Nach Kritik des Sozialverbands VdK an der Barrierefreiheit deutscher Weihnachtsmärkte verweist die Stadt Ingolstadt auf einen Praxistest auf dem Christkindlmarkt.

Mitglieder des Inklusionsrates, Vertreter der Verwaltung und Marktbeschicker begingen jüngst gemeinsam den Christkindlmarkt. Geprüft wurden Wegeführung, Standzugänge sowie Tisch- und Thekenhöhen. Die Stadt verweist auf zwei Rampen, über die auch höher gelegene Bereiche des Christkindlmarktes erreichbar sind, sowie auf einzelne bereits rollstuhlgerechte Tische. Barrierefreie Angebote sollen künftig gebündelt im Christkindlmarkt-Flyer ausgewiesen werden. Konkrete Defizite nannte die Stadt in ihrer ursprünglichen Mitteilung nicht.
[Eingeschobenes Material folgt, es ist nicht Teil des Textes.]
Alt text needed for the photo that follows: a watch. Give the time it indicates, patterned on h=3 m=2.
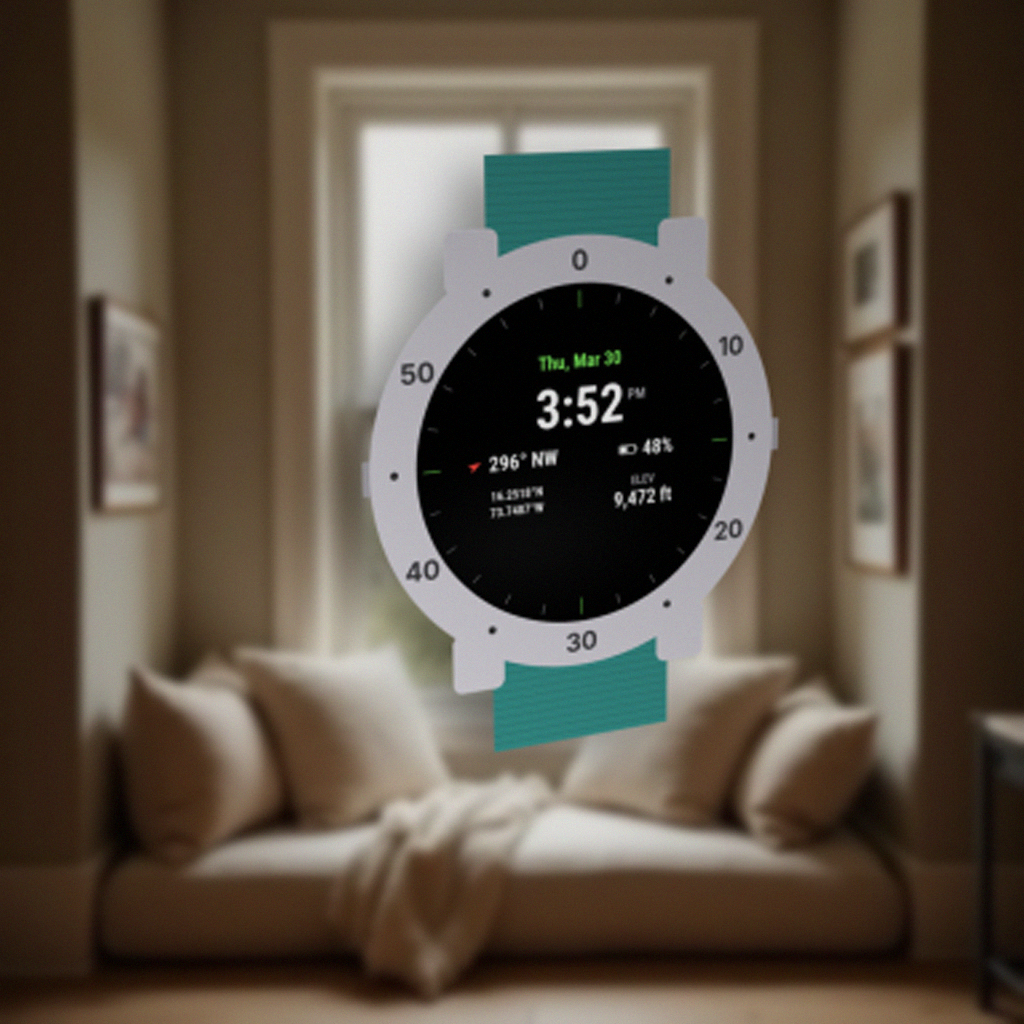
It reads h=3 m=52
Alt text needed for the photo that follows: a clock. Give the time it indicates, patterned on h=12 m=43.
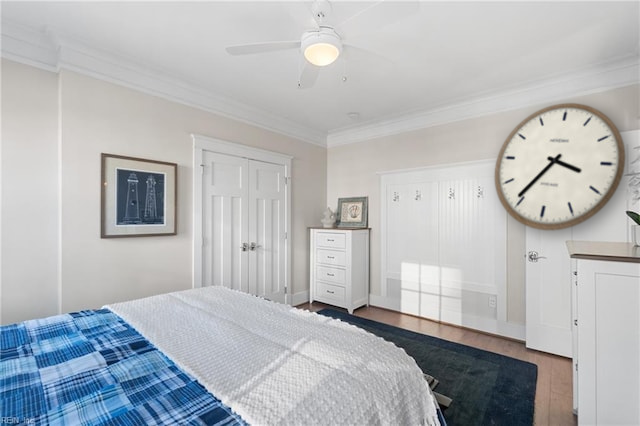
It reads h=3 m=36
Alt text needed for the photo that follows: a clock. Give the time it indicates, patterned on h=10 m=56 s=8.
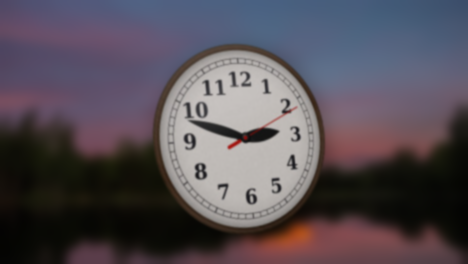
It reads h=2 m=48 s=11
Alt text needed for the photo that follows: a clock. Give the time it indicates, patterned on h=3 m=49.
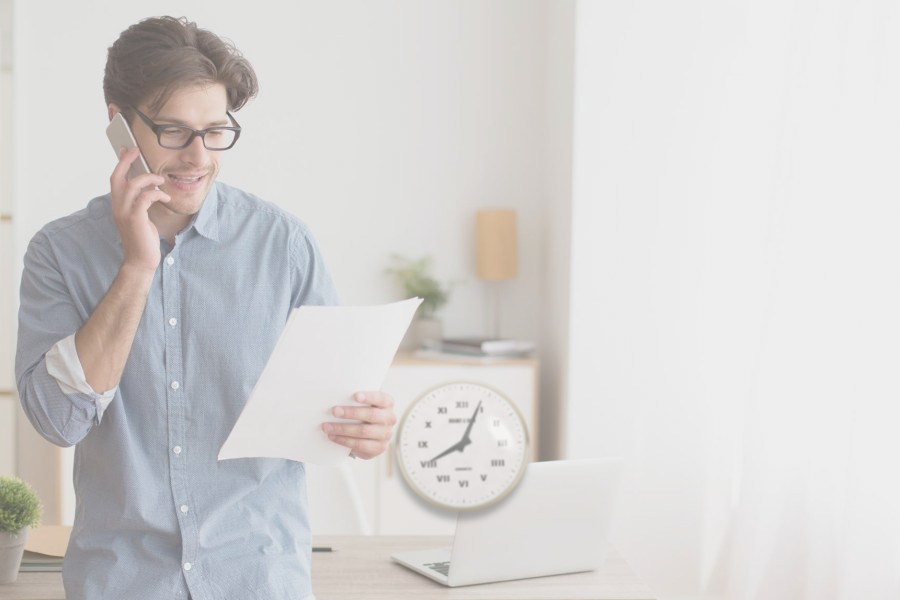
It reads h=8 m=4
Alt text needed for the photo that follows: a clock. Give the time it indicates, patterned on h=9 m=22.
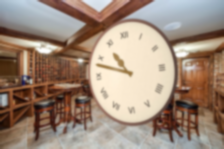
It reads h=10 m=48
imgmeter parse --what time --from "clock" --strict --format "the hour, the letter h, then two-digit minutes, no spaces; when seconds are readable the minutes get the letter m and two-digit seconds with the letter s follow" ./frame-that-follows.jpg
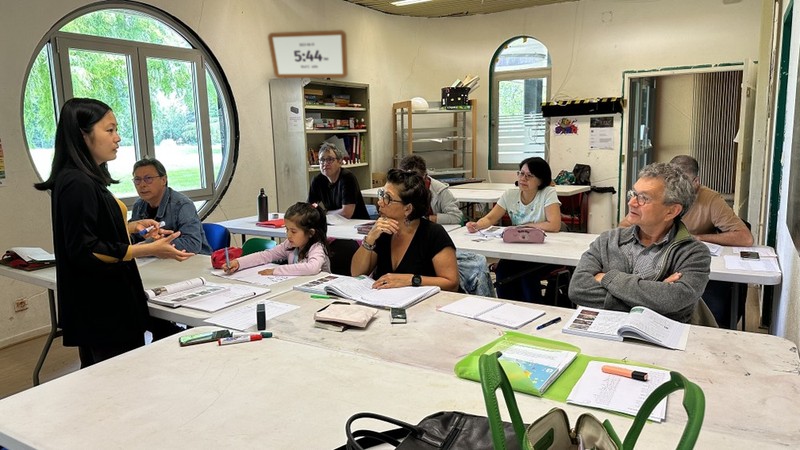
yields 5h44
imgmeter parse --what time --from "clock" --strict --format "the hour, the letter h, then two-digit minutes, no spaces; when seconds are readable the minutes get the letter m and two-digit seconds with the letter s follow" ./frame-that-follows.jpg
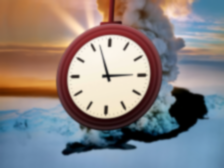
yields 2h57
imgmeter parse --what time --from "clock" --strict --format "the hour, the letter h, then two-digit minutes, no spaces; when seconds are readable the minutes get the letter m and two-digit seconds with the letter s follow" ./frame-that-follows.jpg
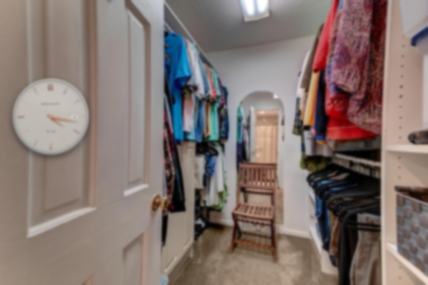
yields 4h17
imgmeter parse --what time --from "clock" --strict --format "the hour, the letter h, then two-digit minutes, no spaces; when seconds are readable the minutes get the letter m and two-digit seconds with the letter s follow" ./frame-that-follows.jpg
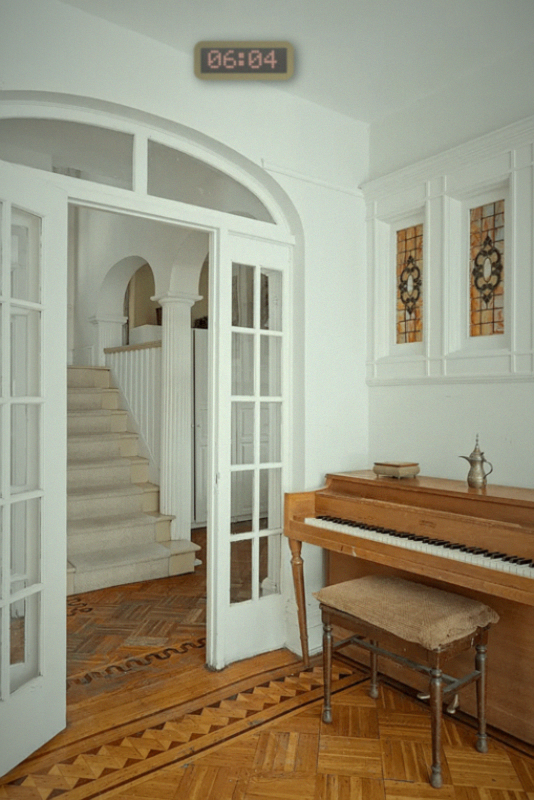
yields 6h04
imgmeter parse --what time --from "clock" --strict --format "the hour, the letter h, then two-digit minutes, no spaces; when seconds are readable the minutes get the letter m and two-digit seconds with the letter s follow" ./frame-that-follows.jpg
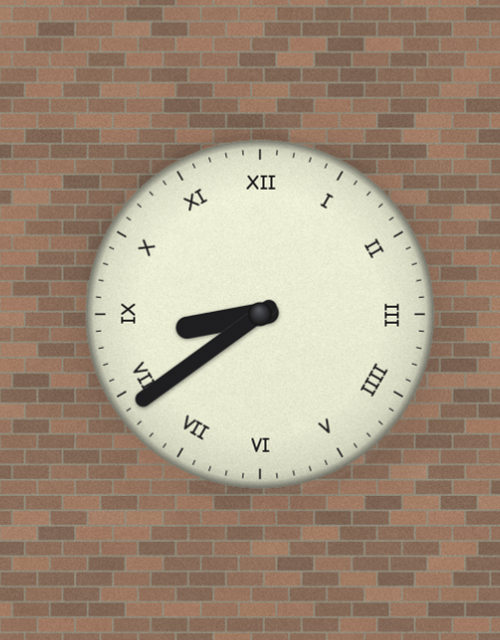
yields 8h39
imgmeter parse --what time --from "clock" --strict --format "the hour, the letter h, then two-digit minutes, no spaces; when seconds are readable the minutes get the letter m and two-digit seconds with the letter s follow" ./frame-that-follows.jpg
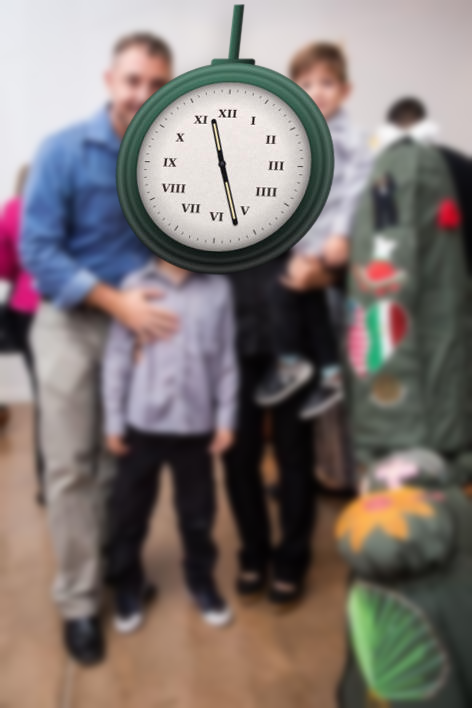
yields 11h27
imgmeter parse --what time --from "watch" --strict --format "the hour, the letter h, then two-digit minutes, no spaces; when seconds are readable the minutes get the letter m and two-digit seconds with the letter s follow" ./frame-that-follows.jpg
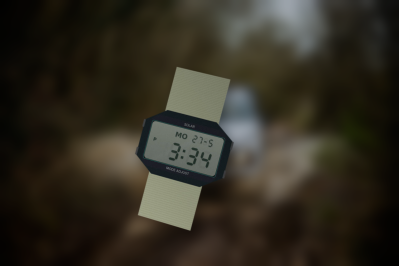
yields 3h34
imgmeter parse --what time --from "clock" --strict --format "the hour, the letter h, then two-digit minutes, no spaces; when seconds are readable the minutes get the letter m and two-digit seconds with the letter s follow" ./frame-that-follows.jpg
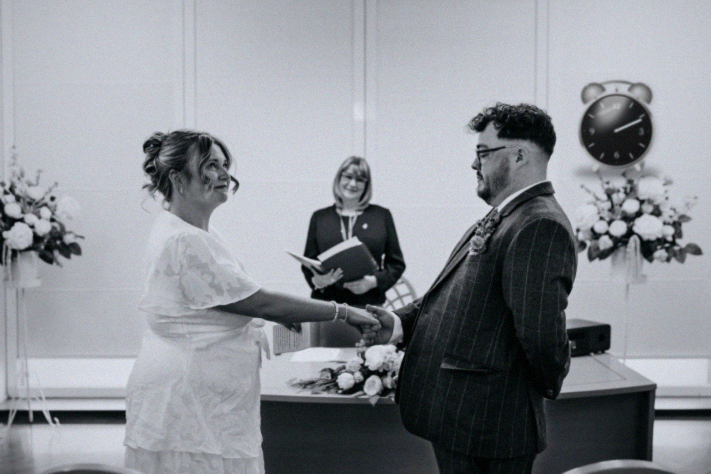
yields 2h11
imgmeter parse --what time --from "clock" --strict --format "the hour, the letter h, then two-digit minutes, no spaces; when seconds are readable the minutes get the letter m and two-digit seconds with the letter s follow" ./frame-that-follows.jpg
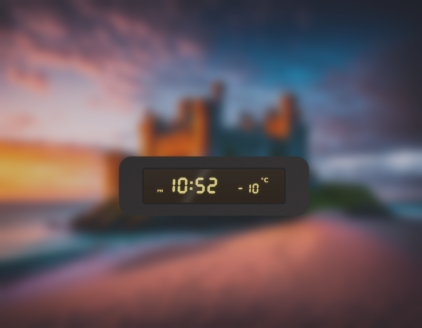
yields 10h52
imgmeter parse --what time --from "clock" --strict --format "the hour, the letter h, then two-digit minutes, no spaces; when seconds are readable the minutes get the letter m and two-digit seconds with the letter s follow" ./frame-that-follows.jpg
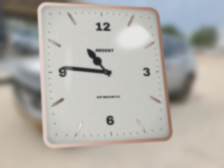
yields 10h46
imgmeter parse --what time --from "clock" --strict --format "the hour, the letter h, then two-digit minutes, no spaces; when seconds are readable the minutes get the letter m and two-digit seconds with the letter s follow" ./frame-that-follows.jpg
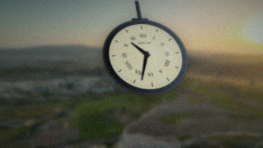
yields 10h33
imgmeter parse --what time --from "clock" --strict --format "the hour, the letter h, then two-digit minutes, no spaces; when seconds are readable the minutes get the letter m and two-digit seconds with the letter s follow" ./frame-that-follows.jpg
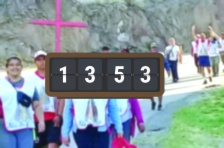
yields 13h53
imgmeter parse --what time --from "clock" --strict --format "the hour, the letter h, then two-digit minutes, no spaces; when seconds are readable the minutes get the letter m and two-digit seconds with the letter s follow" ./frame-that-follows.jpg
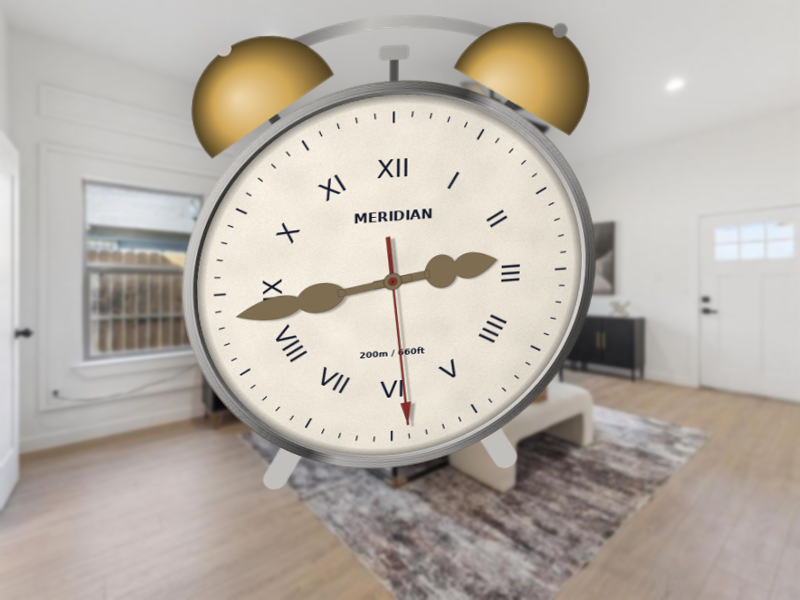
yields 2h43m29s
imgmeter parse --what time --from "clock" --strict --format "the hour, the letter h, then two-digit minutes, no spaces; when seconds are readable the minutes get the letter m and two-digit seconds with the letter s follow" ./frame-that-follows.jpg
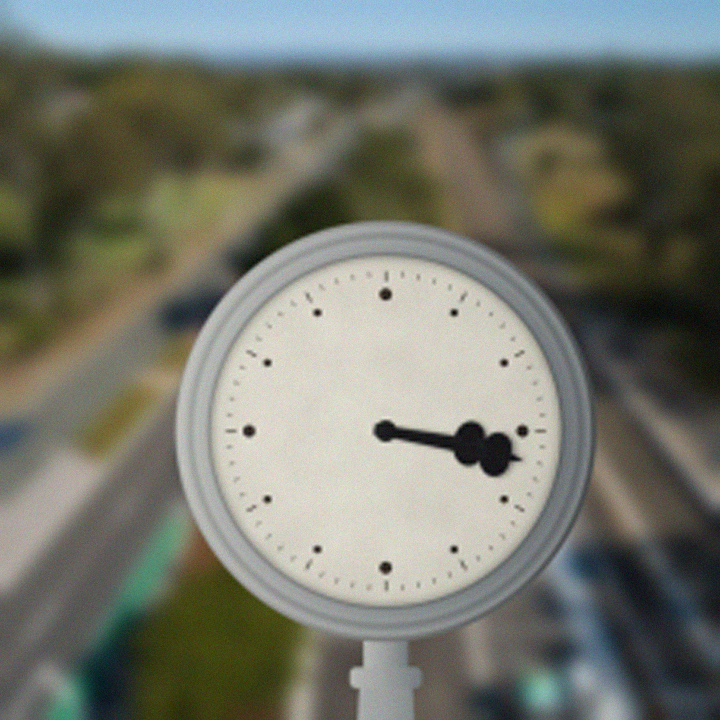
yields 3h17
Auf Nachfrage des Nachrichtenportals O-T(h)öne benannte die Stadt Ingolstadt mehrere Defizite, die bei der Begehung festgestellt wurden. Demnach bieten nicht alle Stände mit Speisen und Getränken rollstuhlgerechte Tische an. Die betroffenen Betreiber hätten zugesagt, diese zum nächsten Christkindlmarkt bereitzustellen.

Überdies seien einzelne Stände des Christkindlmarktes nur über Stufen erreichbar. Hier solle weiterhin Personal unterstützen; zusätzlich sollen Klingeln angebracht werden, um Hilfe anzufordern. Podeste vor Verkaufsständen sollen künftig angeschrägt werden. Zudem erschwerten hoch angebrachte Essensablagen und Spuckschutzvorrichtungen die Ausgabe im Sitzen. Vorgesehen seien alternative Ablageflächen, Durchreichen oder Nebentüren.

Für die Umsetzung sieht die Stadt vor allem die Standbetreiber des Christkindlmarktes in der Verantwortung. Die angekündigten Maßnahmen sollen nach Angaben der Stadt bereits zum nächsten Christkindlmarkt greifen. Zu verbindlichen Vorgaben oder Kontrollen äußerte sich die Stadt nicht.

Transparenzhinweis: Der Artikel basiert auf einer Mitteilung der Stadt Ingolstadt und redaktionellen Nachfragen.